* Required action
Extract each line from the entries below that has the string "Electricity" in it.

* Data items
_ _ _ _ _

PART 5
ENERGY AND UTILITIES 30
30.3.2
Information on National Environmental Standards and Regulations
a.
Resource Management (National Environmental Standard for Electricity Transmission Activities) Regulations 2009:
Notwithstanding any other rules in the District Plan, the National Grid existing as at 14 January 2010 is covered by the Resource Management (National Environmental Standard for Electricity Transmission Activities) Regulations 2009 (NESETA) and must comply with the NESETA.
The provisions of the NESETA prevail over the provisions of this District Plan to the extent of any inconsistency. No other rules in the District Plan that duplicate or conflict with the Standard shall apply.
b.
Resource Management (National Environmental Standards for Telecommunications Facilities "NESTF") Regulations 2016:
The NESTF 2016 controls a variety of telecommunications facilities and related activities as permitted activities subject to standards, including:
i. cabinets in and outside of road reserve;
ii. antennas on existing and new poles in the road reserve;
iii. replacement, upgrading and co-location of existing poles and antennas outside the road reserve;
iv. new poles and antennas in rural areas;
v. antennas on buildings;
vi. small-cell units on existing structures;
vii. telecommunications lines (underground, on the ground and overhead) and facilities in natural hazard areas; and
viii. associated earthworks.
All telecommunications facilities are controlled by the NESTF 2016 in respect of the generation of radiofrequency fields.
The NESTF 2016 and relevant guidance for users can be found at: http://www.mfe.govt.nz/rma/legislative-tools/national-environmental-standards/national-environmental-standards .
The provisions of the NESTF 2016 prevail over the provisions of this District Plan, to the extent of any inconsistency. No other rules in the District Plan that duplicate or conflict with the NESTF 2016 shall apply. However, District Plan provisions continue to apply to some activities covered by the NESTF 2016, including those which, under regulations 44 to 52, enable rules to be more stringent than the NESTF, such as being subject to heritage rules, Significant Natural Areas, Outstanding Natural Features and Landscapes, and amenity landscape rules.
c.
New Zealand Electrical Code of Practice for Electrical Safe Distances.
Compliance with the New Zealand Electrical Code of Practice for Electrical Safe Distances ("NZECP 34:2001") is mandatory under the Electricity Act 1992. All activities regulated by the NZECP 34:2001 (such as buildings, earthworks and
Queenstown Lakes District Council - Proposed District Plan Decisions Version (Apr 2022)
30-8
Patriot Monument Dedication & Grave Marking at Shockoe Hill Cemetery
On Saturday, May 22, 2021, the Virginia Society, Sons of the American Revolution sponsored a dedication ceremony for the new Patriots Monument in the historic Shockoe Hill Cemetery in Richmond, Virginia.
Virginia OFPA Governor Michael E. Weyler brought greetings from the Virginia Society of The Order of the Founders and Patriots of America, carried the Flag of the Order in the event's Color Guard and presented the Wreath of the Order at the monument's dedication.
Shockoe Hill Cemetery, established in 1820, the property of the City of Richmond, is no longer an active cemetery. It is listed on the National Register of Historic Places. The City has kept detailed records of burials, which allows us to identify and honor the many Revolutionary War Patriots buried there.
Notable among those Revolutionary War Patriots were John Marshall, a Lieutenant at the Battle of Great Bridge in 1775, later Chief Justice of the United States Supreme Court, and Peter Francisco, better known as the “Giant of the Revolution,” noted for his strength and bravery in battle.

_ _ _ _ _

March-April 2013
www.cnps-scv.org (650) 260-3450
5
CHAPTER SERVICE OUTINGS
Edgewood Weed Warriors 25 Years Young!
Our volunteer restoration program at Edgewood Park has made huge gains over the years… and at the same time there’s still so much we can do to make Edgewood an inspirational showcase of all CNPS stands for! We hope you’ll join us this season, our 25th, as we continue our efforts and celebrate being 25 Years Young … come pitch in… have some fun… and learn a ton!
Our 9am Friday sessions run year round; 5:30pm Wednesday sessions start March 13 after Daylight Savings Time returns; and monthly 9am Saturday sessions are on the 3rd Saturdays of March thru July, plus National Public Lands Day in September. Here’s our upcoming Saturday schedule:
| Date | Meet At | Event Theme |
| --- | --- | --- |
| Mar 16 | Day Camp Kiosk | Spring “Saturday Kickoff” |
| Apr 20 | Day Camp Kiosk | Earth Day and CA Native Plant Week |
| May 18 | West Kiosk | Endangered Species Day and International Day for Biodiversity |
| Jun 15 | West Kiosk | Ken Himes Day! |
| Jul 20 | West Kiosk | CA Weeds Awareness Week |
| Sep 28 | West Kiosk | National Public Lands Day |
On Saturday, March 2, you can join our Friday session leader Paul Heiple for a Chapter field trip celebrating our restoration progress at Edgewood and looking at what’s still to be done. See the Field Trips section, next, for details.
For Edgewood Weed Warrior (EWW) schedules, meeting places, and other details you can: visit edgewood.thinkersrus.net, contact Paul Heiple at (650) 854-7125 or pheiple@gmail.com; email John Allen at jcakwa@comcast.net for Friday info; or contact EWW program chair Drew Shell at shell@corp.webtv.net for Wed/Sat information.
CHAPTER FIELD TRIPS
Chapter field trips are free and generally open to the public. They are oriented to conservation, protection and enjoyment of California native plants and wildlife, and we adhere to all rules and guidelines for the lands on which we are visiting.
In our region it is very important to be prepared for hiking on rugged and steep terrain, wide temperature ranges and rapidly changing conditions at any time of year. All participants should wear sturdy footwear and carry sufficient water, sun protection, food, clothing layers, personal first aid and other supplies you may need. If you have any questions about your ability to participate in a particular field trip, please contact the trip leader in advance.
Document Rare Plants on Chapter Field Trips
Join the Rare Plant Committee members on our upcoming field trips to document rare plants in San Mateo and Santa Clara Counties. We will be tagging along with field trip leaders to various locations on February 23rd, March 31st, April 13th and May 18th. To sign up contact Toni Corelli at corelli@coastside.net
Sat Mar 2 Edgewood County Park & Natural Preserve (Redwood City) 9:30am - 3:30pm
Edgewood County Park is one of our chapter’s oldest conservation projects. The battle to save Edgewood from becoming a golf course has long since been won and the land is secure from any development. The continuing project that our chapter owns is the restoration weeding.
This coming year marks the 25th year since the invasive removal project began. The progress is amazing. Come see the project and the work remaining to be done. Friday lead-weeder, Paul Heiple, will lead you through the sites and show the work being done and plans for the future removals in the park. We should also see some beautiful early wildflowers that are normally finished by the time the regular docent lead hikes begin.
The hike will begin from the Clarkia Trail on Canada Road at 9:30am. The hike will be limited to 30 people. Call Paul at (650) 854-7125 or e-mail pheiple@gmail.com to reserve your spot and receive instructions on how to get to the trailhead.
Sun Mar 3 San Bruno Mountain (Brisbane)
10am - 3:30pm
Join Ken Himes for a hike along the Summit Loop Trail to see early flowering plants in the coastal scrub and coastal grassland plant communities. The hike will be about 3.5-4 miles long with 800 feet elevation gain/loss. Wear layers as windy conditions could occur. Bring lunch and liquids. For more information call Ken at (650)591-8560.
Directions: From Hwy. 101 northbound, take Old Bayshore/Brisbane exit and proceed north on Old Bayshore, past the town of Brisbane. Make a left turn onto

_ _ _ _ _

* Reply to the exercise
Resource Management (National Environmental Standard for Electricity Transmission Activities) Regulations 2009:
Notwithstanding any other rules in the District Plan, the National Grid existing as at 14 January 2010 is covered by the Resource Management (National Environmental Standard for Electricity Transmission Activities) Regulations 2009 (NESETA) and must comply with the NESETA.
Compliance with the New Zealand Electrical Code of Practice for Electrical Safe Distances ("NZECP 34:2001") is mandatory under the Electricity Act 1992. All activities regulated by the NZECP 34:2001 (such as buildings, earthworks and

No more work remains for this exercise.